Redlich oversaw the construction of two of the Law School’s residence halls, D’Agostino Hall and the Mercer Street Residence, as well as the underground extension of the Law Library creating a link between Vanderbilt Hall and Furman Hall. He also strove to diversify the student body, increased NYU Law’s commitment to public interest law, worked to improve the clinical program, and launched interdisciplinary initiatives in the areas of lawyering and law and philosophy.
Outside of the Law School, Redlich served as assistant counsel on the Warren Commission, helping to develop the “single-bullet theory” of the assassination of John F. Kennedy.
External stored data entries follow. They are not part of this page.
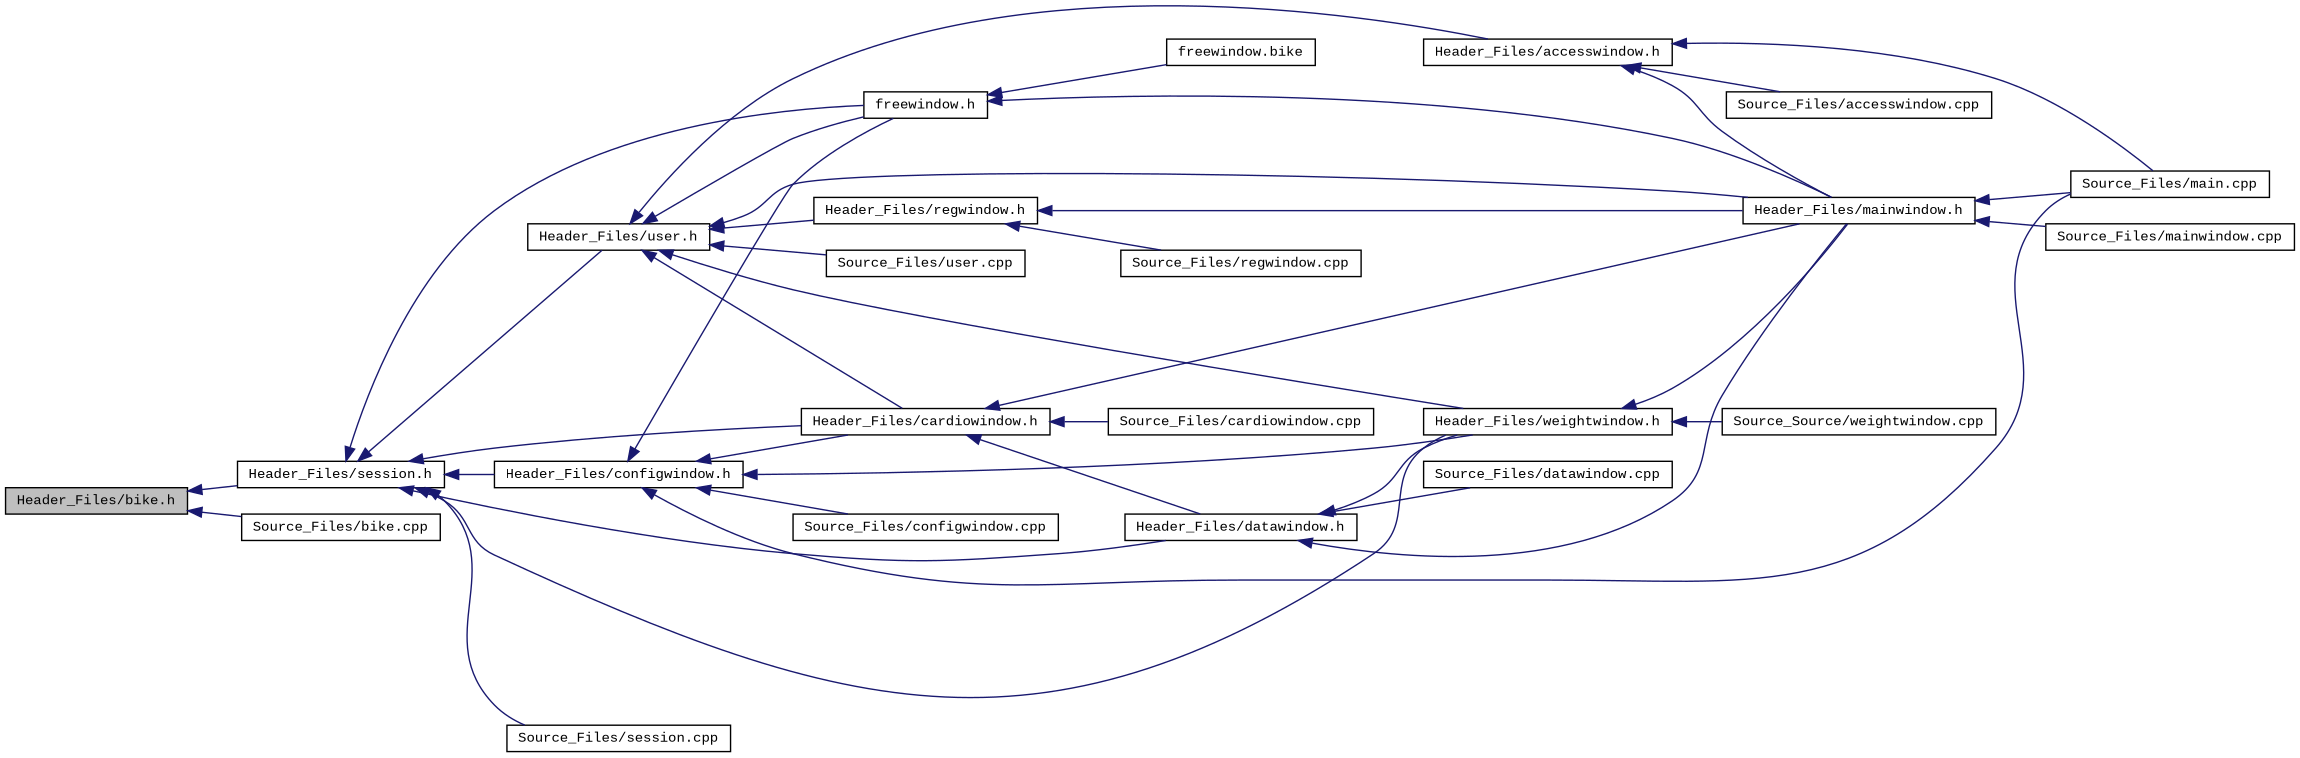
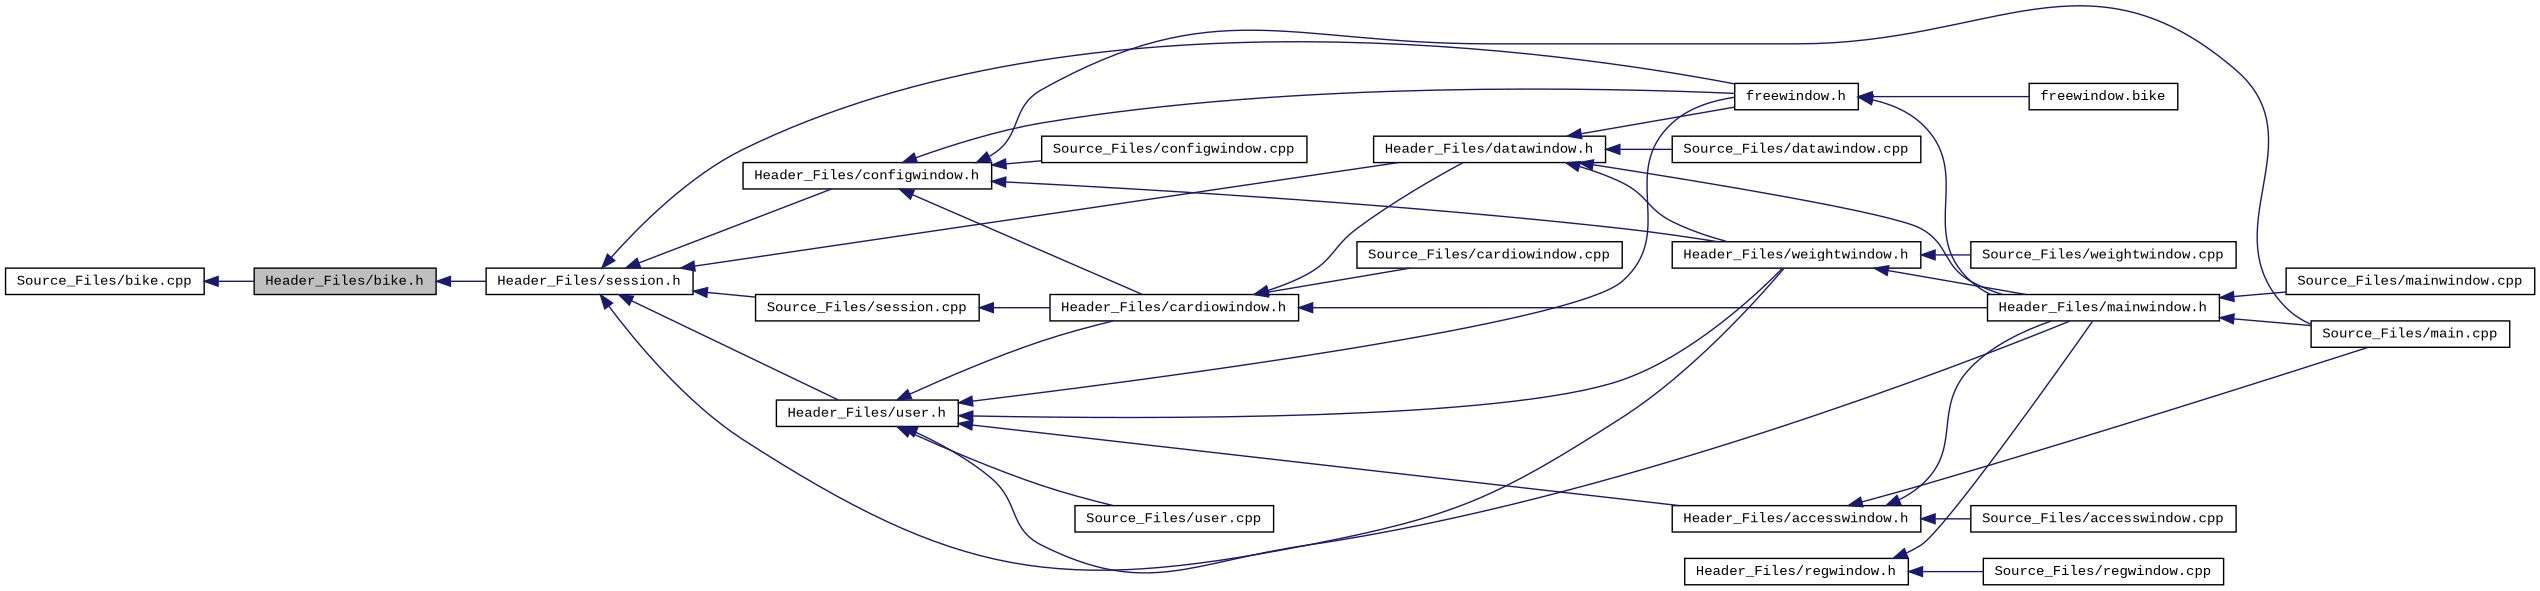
  digraph {
    fontname="Liberation Mono"
    rankdir=LR
    node [color=black fillcolor=white fontname="Liberation Mono" fontsize=10 shape=record style=filled]
    edge [color=midnightblue dir=back fontname="Liberation Mono" fontsize=10 labelfontname=Helvetica labelfontsize=10 style=solid]
    n1 [fillcolor=grey75 fontcolor=black height=0.2 label="Header_Files/bike.h" width=0.4]
    n2 [height=0.2 label="Header_Files/session.h" width=0.4]
    n3 [height=0.2 label="Source_Files/bike.cpp" width=0.4]
    n4 [height=0.2 label="freewindow.h" width=0.4]
    n5 [height=0.2 label="Header_Files/user.h" width=0.4]
    n6 [height=0.2 label="Header_Files/cardiowindow.h" width=0.4]
    n7 [height=0.2 label="Header_Files/weightwindow.h" width=0.4]
    n8 [height=0.2 label="Header_Files/configwindow.h" width=0.4]
    n9 [height=0.2 label="Header_Files/datawindow.h" width=0.4]
    n10 [height=0.2 label="Source_Files/session.cpp" width=0.4]
    n11 [height=0.2 label="freewindow.bike" width=0.4]
    n12 [height=0.2 label="Header_Files/mainwindow.h" width=0.4]
    n13 [height=0.2 label="Header_Files/accesswindow.h" width=0.4]
    n14 [height=0.2 label="Header_Files/regwindow.h" width=0.4]
    n15 [height=0.2 label="Source_Files/user.cpp" width=0.4]
    n16 [height=0.2 label="Source_Files/cardiowindow.cpp" width=0.4]
-   n17 [height=0.2 label="Source_Source/weightwindow.cpp" width=0.4]
+   n17 [height=0.2 label="Source_Files/weightwindow.cpp" width=0.4]
    n18 [height=0.2 label="Source_Files/main.cpp" width=0.4]
    n19 [height=0.2 label="Source_Files/configwindow.cpp" width=0.4]
    n20 [height=0.2 label="Source_Files/datawindow.cpp" width=0.4]
    n21 [height=0.2 label="Source_Files/mainwindow.cpp" width=0.4]
    n22 [height=0.2 label="Source_Files/accesswindow.cpp" width=0.4]
    n23 [height=0.2 label="Source_Files/regwindow.cpp" width=0.4]
    n1 -> n2
-   n1 -> n3
+   n3 -> n1
    n2 -> n4
    n2 -> n5
-   n2 -> n6
+   n10 -> n6
    n2 -> n7
    n2 -> n8
    n2 -> n9
    n2 -> n10
    n4 -> n11
    n4 -> n12
    n5 -> n4
    n5 -> n6
    n5 -> n7
    n5 -> n12
    n5 -> n13
-   n5 -> n14
    n5 -> n15
    n6 -> n9
    n6 -> n12
    n6 -> n16
    n7 -> n12
    n7 -> n17
    n8 -> n4
    n8 -> n6
    n8 -> n7
    n8 -> n18
    n8 -> n19
+   n9 -> n4
    n9 -> n7
    n9 -> n12
    n9 -> n20
    n12 -> n18
    n12 -> n21
    n13 -> n12
    n13 -> n18
    n13 -> n22
    n14 -> n12
    n14 -> n23
  }
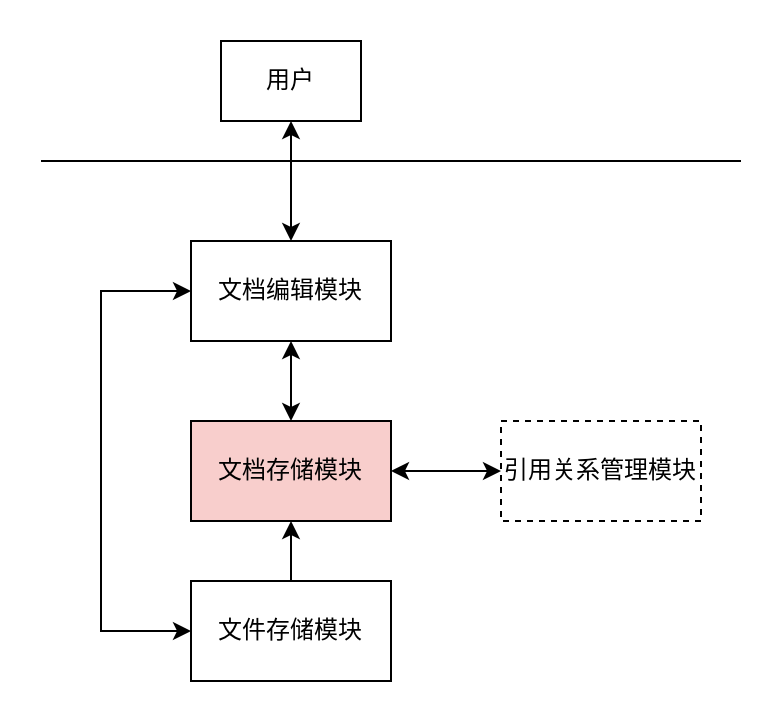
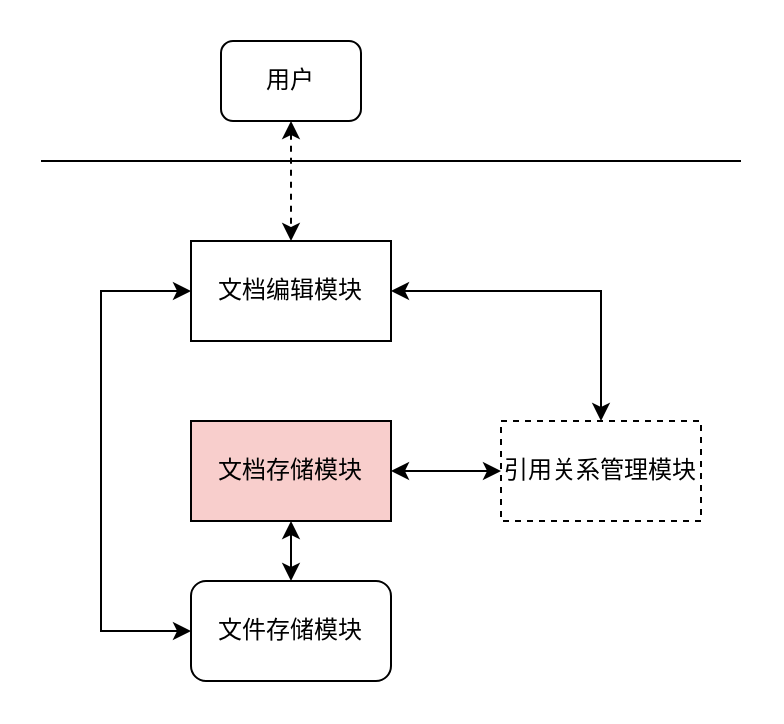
  <mxCell id="0" />
  <mxCell id="1" parent="0" />
- <mxCell id="2" style="edgeStyle=orthogonalEdgeStyle;rounded=0;orthogonalLoop=1;jettySize=auto;html=1;entryX=0.5;entryY=0;entryDx=0;entryDy=0;startArrow=classic;startFill=1;" parent="1" source="3" target="7" edge="1"><mxGeometry relative="1" as="geometry" /></mxCell>
- <mxCell id="3" value="用户" style="whiteSpace=wrap;html=1;rounded=0;" parent="1" vertex="1"><mxGeometry x="110" y="20" width="70" height="40" as="geometry" /></mxCell>
+ <mxCell id="2" style="edgeStyle=orthogonalEdgeStyle;rounded=0;orthogonalLoop=1;jettySize=auto;html=1;entryX=0.5;entryY=0;entryDx=0;entryDy=0;startArrow=classic;startFill=1;dashed=1;" parent="1" source="3" target="7" edge="1"><mxGeometry relative="1" as="geometry" /></mxCell>
+ <mxCell id="3" value="用户" style="rounded=1;whiteSpace=wrap;html=1;" parent="1" vertex="1"><mxGeometry x="110" y="20" width="70" height="40" as="geometry" /></mxCell>
  <mxCell id="4" value="" style="endArrow=none;html=1;rounded=0;" parent="1" edge="1"><mxGeometry width="50" height="50" relative="1" as="geometry"><mxPoint x="20" y="80" as="sourcePoint" /><mxPoint x="370" y="80" as="targetPoint" /></mxGeometry></mxCell>
  <mxCell id="5" style="edgeStyle=orthogonalEdgeStyle;rounded=0;orthogonalLoop=1;jettySize=auto;html=1;entryX=0;entryY=0.5;entryDx=0;entryDy=0;exitX=0;exitY=0.5;exitDx=0;exitDy=0;startArrow=classic;startFill=1;" parent="1" source="7" target="12" edge="1"><mxGeometry relative="1" as="geometry"><Array as="points"><mxPoint x="50" y="145" /><mxPoint x="50" y="315" /></Array></mxGeometry></mxCell>
- <mxCell id="6" style="edgeStyle=orthogonalEdgeStyle;rounded=0;orthogonalLoop=1;jettySize=auto;html=1;startArrow=classic;startFill=1;" parent="1" source="7" target="10" edge="1"><mxGeometry relative="1" as="geometry" /></mxCell>
+ <mxCell id="6" style="edgeStyle=orthogonalEdgeStyle;rounded=0;orthogonalLoop=1;jettySize=auto;html=1;startArrow=classic;startFill=1;" parent="1" source="7" target="11" edge="1"><mxGeometry relative="1" as="geometry" /></mxCell>
  <mxCell id="7" value="文档编辑模块" style="rounded=0;whiteSpace=wrap;html=1;" parent="1" vertex="1"><mxGeometry x="95" y="120" width="100" height="50" as="geometry" /></mxCell>
- <mxCell id="8" style="edgeStyle=orthogonalEdgeStyle;rounded=0;orthogonalLoop=1;jettySize=auto;html=1;entryX=0.5;entryY=0;entryDx=0;entryDy=0;startArrow=classic;startFill=1;endArrow=none;" parent="1" source="10" target="12" edge="1"><mxGeometry relative="1" as="geometry" /></mxCell>
+ <mxCell id="8" style="edgeStyle=orthogonalEdgeStyle;rounded=0;orthogonalLoop=1;jettySize=auto;html=1;entryX=0.5;entryY=0;entryDx=0;entryDy=0;startArrow=classic;startFill=1;" parent="1" source="10" target="12" edge="1"><mxGeometry relative="1" as="geometry" /></mxCell>
  <mxCell id="9" style="edgeStyle=orthogonalEdgeStyle;rounded=0;orthogonalLoop=1;jettySize=auto;html=1;startArrow=classic;startFill=1;" parent="1" source="10" target="11" edge="1"><mxGeometry relative="1" as="geometry" /></mxCell>
  <mxCell id="10" value="文档存储模块" style="rounded=0;whiteSpace=wrap;html=1;fillColor=#f8cecc;" parent="1" vertex="1"><mxGeometry x="95" y="210" width="100" height="50" as="geometry" /></mxCell>
  <mxCell id="11" value="引用关系管理模块" style="rounded=0;whiteSpace=wrap;html=1;dashed=1;" parent="1" vertex="1"><mxGeometry x="250" y="210" width="100" height="50" as="geometry" /></mxCell>
- <mxCell id="12" value="文件存储模块" style="rounded=0;whiteSpace=wrap;html=1;" parent="1" vertex="1"><mxGeometry x="95" y="290" width="100" height="50" as="geometry" /></mxCell>
+ <mxCell id="12" value="文件存储模块" style="whiteSpace=wrap;html=1;rounded=1;" parent="1" vertex="1"><mxGeometry x="95" y="290" width="100" height="50" as="geometry" /></mxCell>
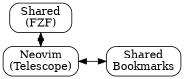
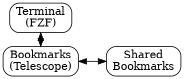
  digraph {
    rankdir=LR
    node [shape=box style=rounded]
    edge [dir=both]
-   n1 [label="Shared\n(FZF)"]
-   n2 [label="Neovim\n(Telescope)"]
+   n1 [label="Terminal\n(FZF)"]
+   n2 [label="Bookmarks\n(Telescope)"]
    n3 [label="Shared\nBookmarks"]
    subgraph sub_1 {
      rank=same
      n1
      n2
    }
    n1 -> n2
    n2 -> n3
  }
Working in New York City’s Law Department, Redlich helped grassroots activist Jane Jacobs thwart Robert Moses’s proposed Lower Manhattan Expressway, which would have resulted in a four-lane highway running through Washington Square Park. Redlich also served as corporation counsel, New York City’s highest legal office, until he became dean. During the McCarthy era, he defended blacklisted individuals who had refused to testify before the House Un-American Activities Committee. He also represented death row inmates at Sing Sing appealing their capital sentences, ultimately saving five men from execution.